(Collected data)
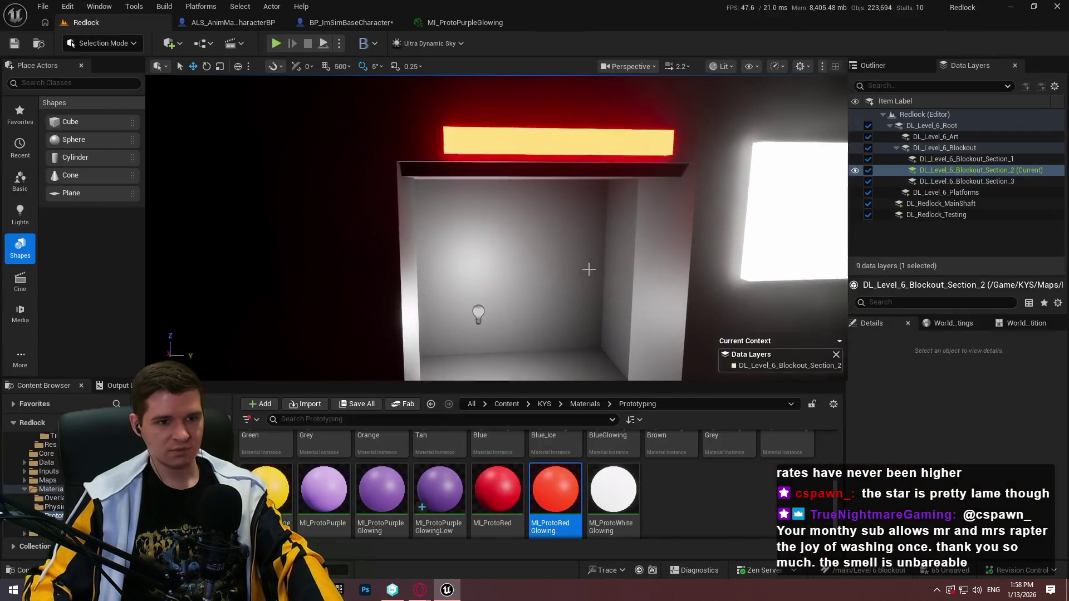
left_click_drag(588, 369, 588, 370)
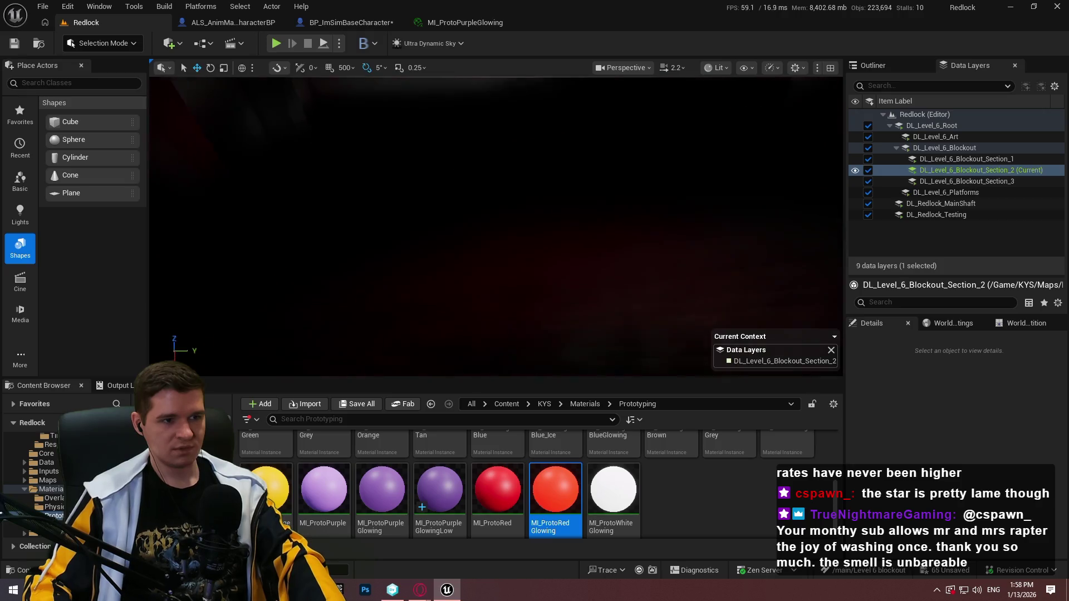
left_click(429, 211)
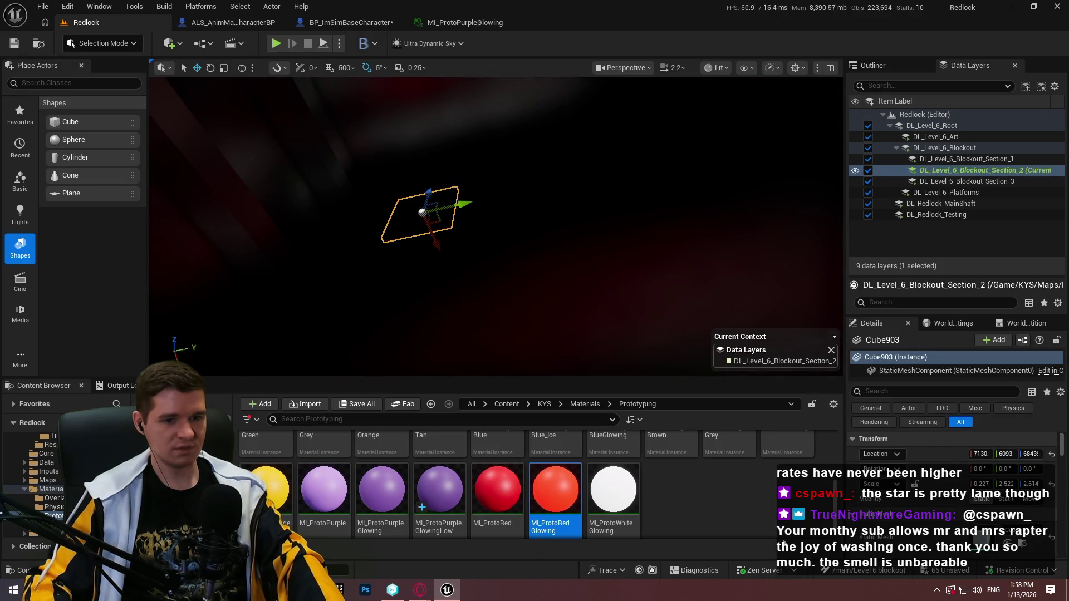
scroll(915, 485, "down", 5)
left_click(612, 490)
left_click_drag(613, 490, 983, 543)
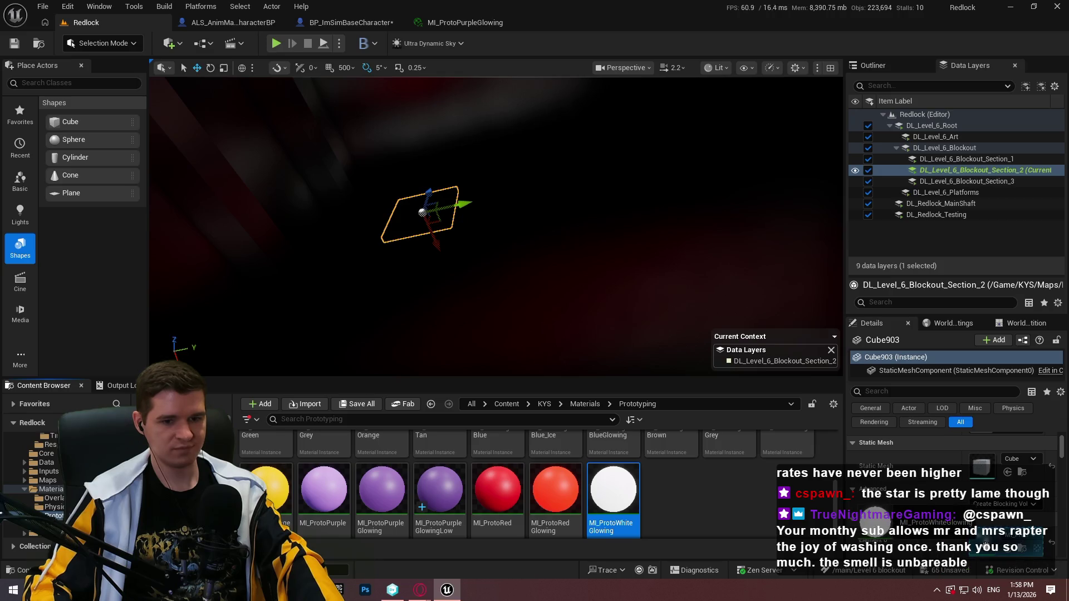
Duplicate the white glowing panel to add another one on the wall.
left_click_drag(579, 304, 579, 304)
key("ctrl+d")
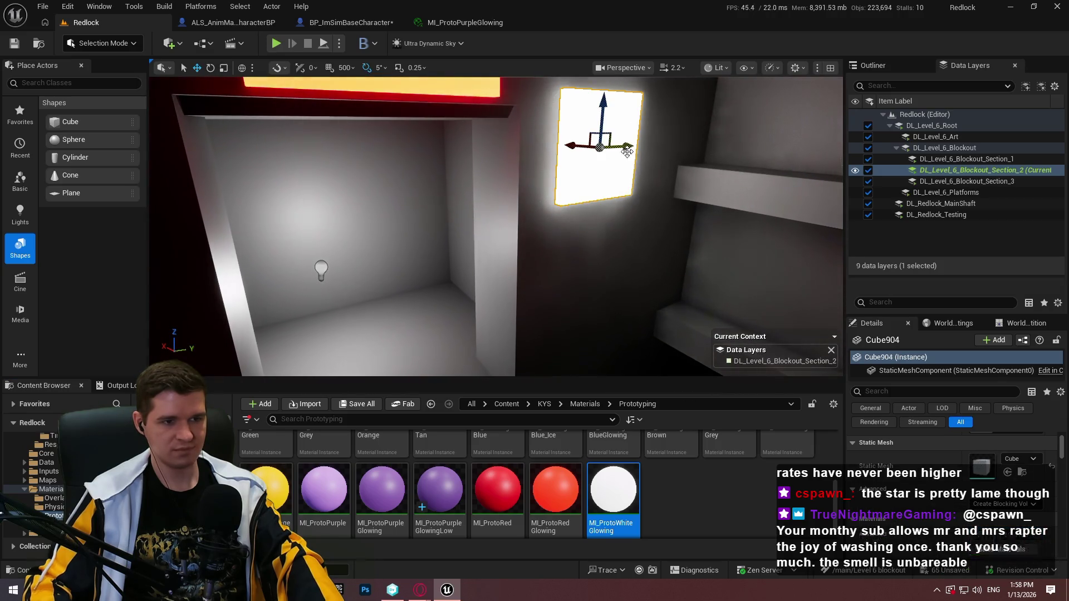
key("F11")
left_click_drag(664, 250, 637, 182)
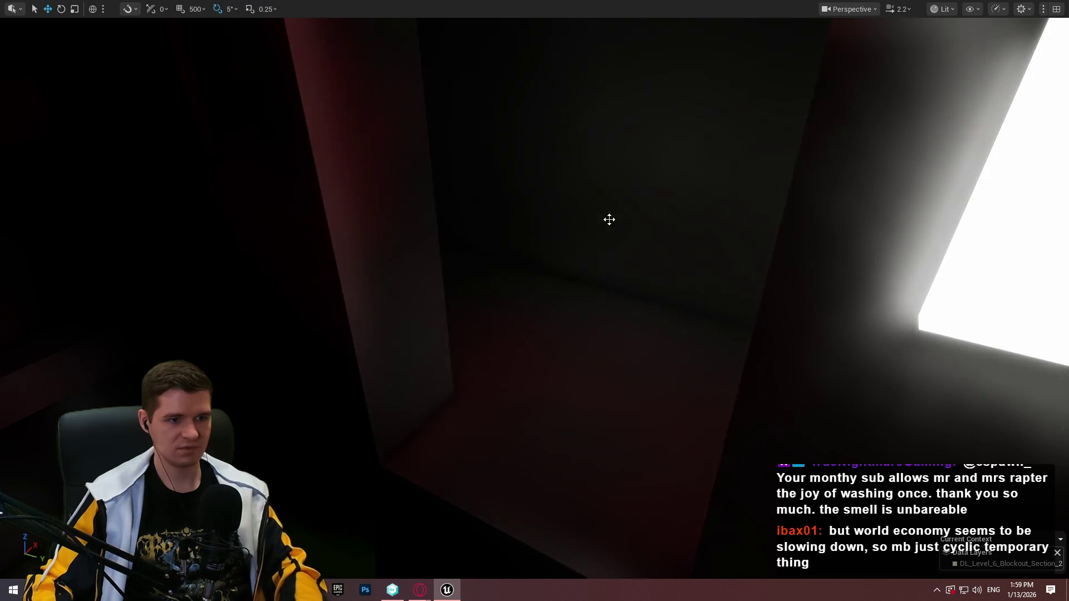
left_click_drag(610, 219, 609, 220)
Play From Here on the pink box, run the mannequin up the pink ramp, then stop.
left_click_drag(606, 394, 607, 394)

### [EXERCISE DIRECTIONS]
Exactly the lines from the one containing "left_click_drag(610, 219, 609, 220)" through the final line above, and only those, should be given again.

### [RESULT OF THE TASK]
left_click_drag(610, 219, 609, 220)
Play From Here on the pink box, run the mannequin up the pink ramp, then stop.
left_click_drag(606, 394, 607, 394)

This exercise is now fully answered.